Tirando os que por via do seu padecimento físico, jamais poderiam ser ignorados, todos os outros combatentes do Serviço Militar Obrigatório (SMO) caíram no ostracismo das Forças Armadas que serviram e da Nação.

Embora em anos mais recentes o  Estado, através do Ministério da Defesa, tenha criado iniciativas e apoios que procuram dar um caráter mas institucional, não deixa de ser uma forma de branquear esse esquecimento.
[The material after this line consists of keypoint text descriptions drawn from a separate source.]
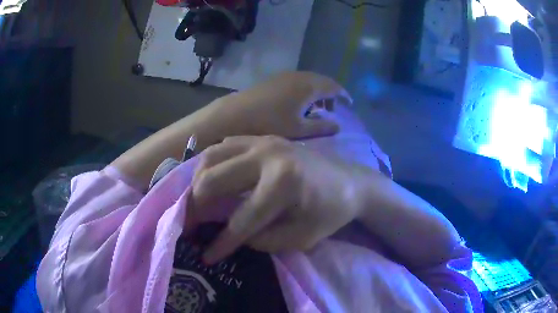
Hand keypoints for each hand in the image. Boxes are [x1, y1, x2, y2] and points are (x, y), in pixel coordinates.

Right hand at [190, 135, 366, 263]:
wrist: (351, 182)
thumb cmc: (330, 212)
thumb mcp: (300, 238)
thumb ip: (263, 240)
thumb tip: (233, 234)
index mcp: (283, 183)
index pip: (241, 220)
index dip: (221, 243)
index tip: (206, 257)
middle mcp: (267, 156)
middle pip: (214, 181)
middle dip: (196, 208)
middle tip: (190, 225)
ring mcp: (263, 141)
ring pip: (211, 158)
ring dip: (198, 182)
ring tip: (197, 203)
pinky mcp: (262, 138)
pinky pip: (224, 146)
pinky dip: (211, 164)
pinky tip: (211, 178)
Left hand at [208, 71, 351, 138]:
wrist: (235, 114)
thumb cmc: (270, 123)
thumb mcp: (300, 129)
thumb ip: (322, 127)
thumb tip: (339, 125)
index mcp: (309, 86)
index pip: (333, 87)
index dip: (343, 95)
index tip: (349, 104)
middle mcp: (299, 76)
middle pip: (321, 81)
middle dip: (330, 94)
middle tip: (332, 109)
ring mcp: (285, 76)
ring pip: (308, 81)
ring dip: (316, 93)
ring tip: (316, 109)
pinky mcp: (274, 79)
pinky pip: (297, 82)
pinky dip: (304, 91)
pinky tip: (298, 105)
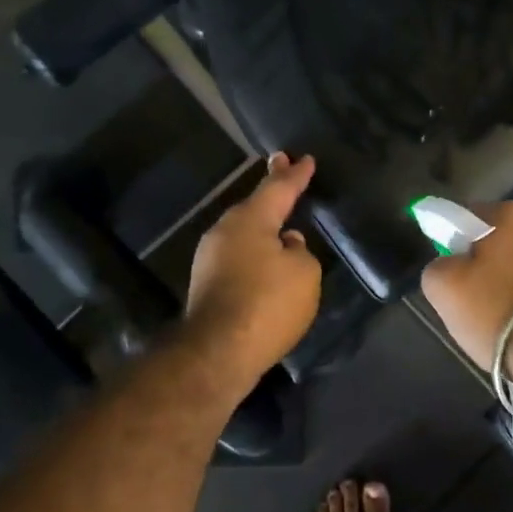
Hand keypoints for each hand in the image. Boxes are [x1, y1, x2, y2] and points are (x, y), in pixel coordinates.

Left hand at [183, 153, 322, 385]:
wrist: (218, 352)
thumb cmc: (267, 304)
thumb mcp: (304, 274)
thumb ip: (300, 253)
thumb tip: (286, 245)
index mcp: (250, 219)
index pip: (278, 188)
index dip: (295, 174)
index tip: (305, 158)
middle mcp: (225, 231)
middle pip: (255, 206)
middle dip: (273, 191)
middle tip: (285, 168)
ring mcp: (210, 258)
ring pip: (244, 232)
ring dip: (263, 224)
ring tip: (282, 219)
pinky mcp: (207, 284)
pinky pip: (238, 256)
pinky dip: (254, 251)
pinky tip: (267, 260)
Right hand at [420, 201, 512, 377]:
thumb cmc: (501, 309)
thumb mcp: (445, 289)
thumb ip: (438, 266)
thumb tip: (448, 265)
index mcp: (511, 213)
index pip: (471, 217)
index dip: (457, 243)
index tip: (454, 272)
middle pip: (508, 239)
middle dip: (495, 262)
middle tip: (480, 297)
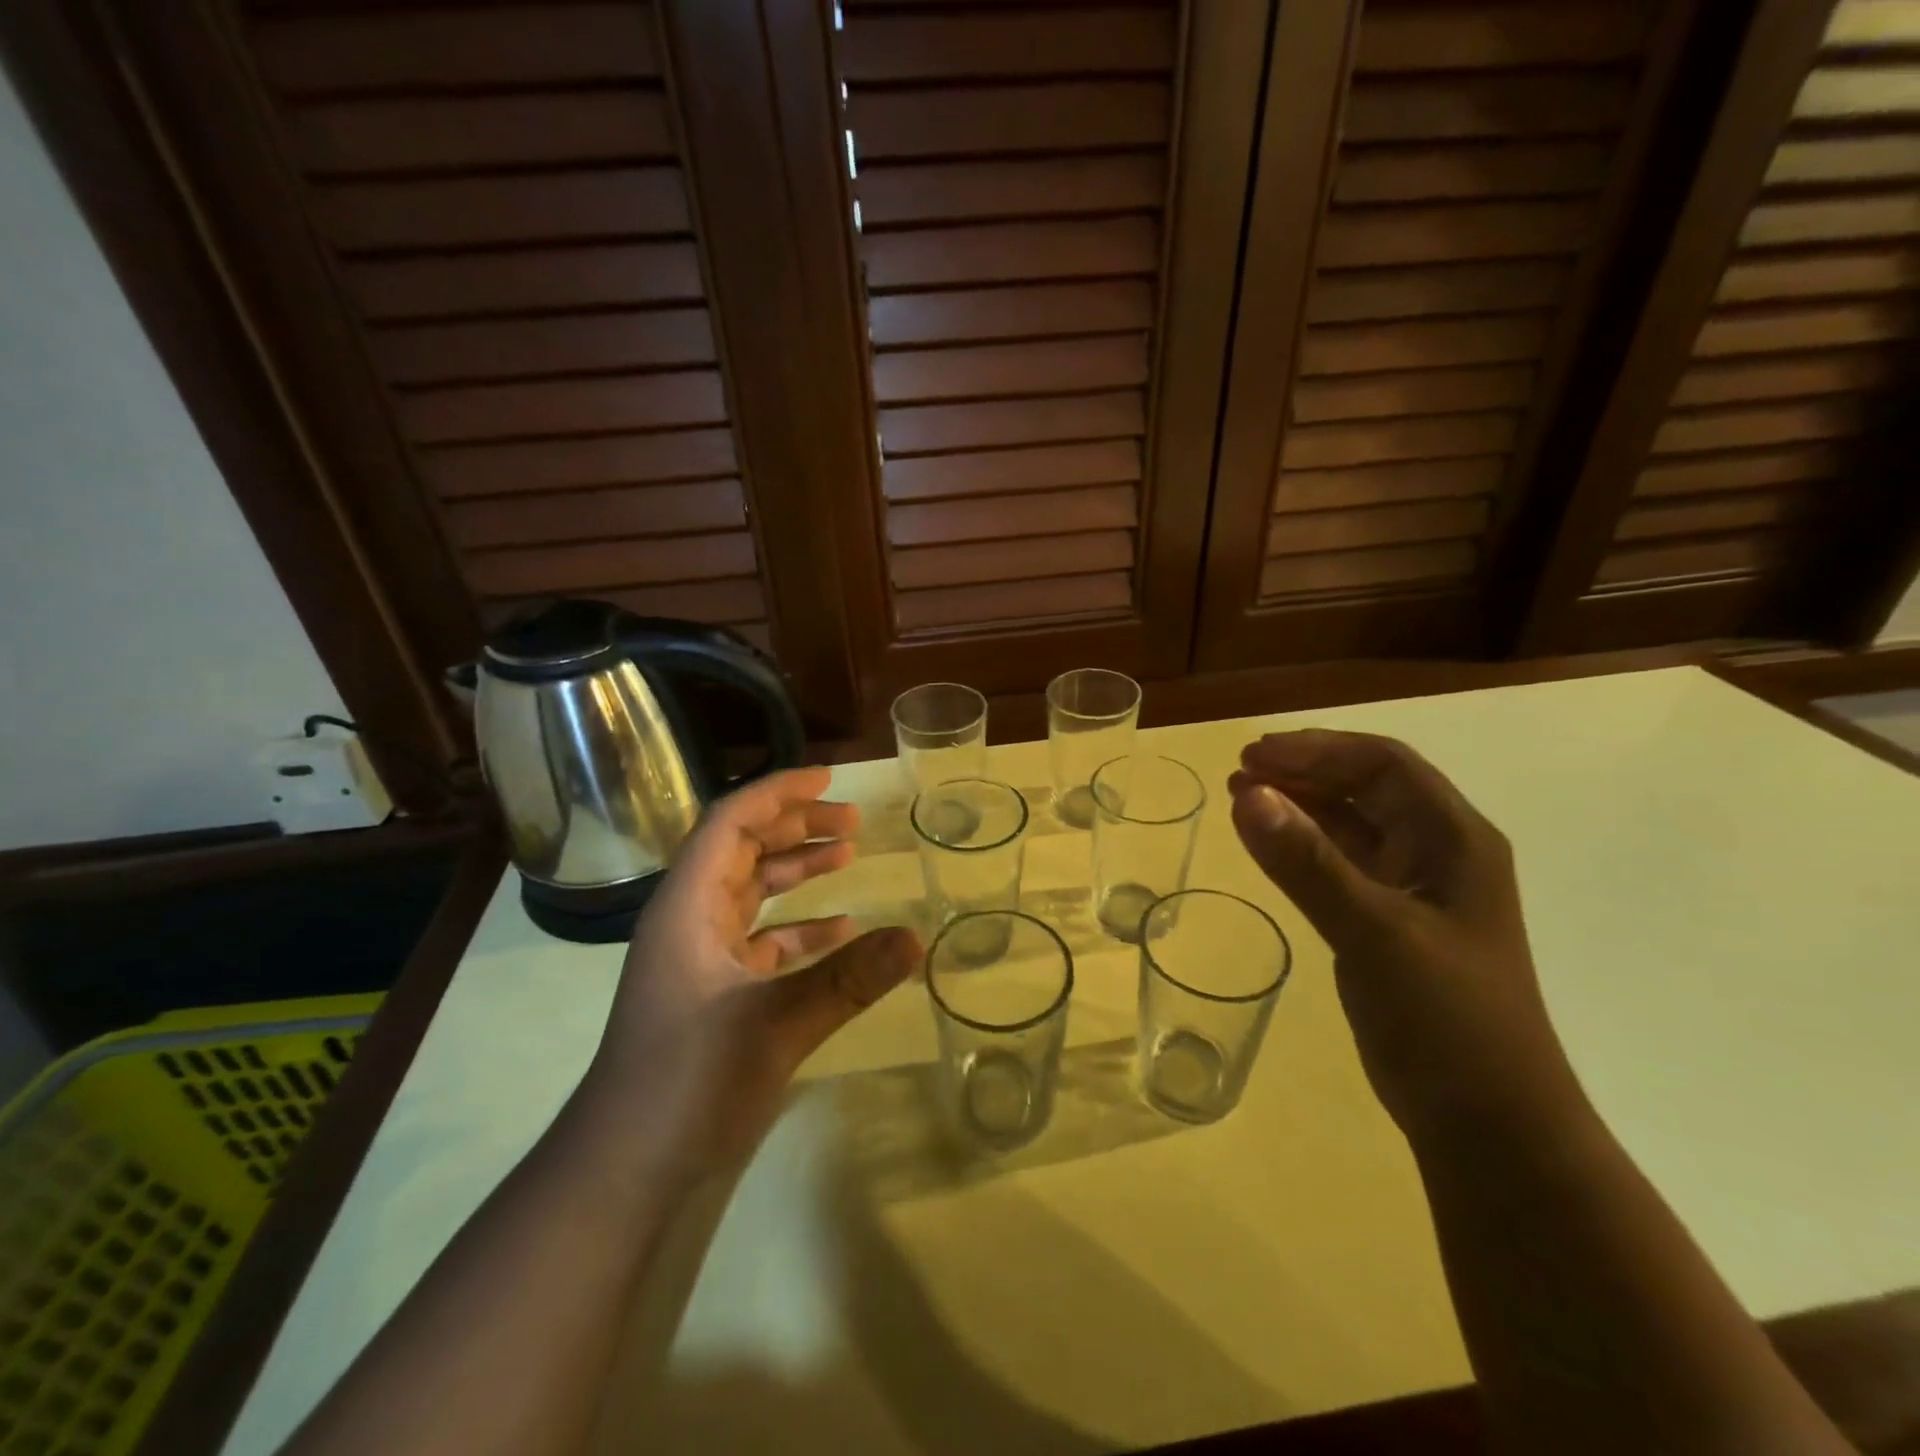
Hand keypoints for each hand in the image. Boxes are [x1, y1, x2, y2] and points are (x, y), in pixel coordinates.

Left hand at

Este não consegue fugir ao passar do tempo e essas ações um lenitivo do que deveria ter sido uma intervenção centrada e concertada de apoios médico, psicológico e social que hoje se desdobra por diferentes entidades, o que não invalida o mérito  da sua ação, mas sempre pendentes de decisões políticas e legislativas que nunca foram consensuais nem suficientemente abrangentes em termos de eventuais direitos. 

Embora a compensação monetária anual possa ter para muitos combatentes do SMO maior significado, a utilização desse fundo deveria antes suportar atualmente, aproveitando a desativação de muitos edifícios militares, a criação de Lares ou Unidades de Cuidados Integrados, atendendo ao continuado envelhecimento desta comunidade.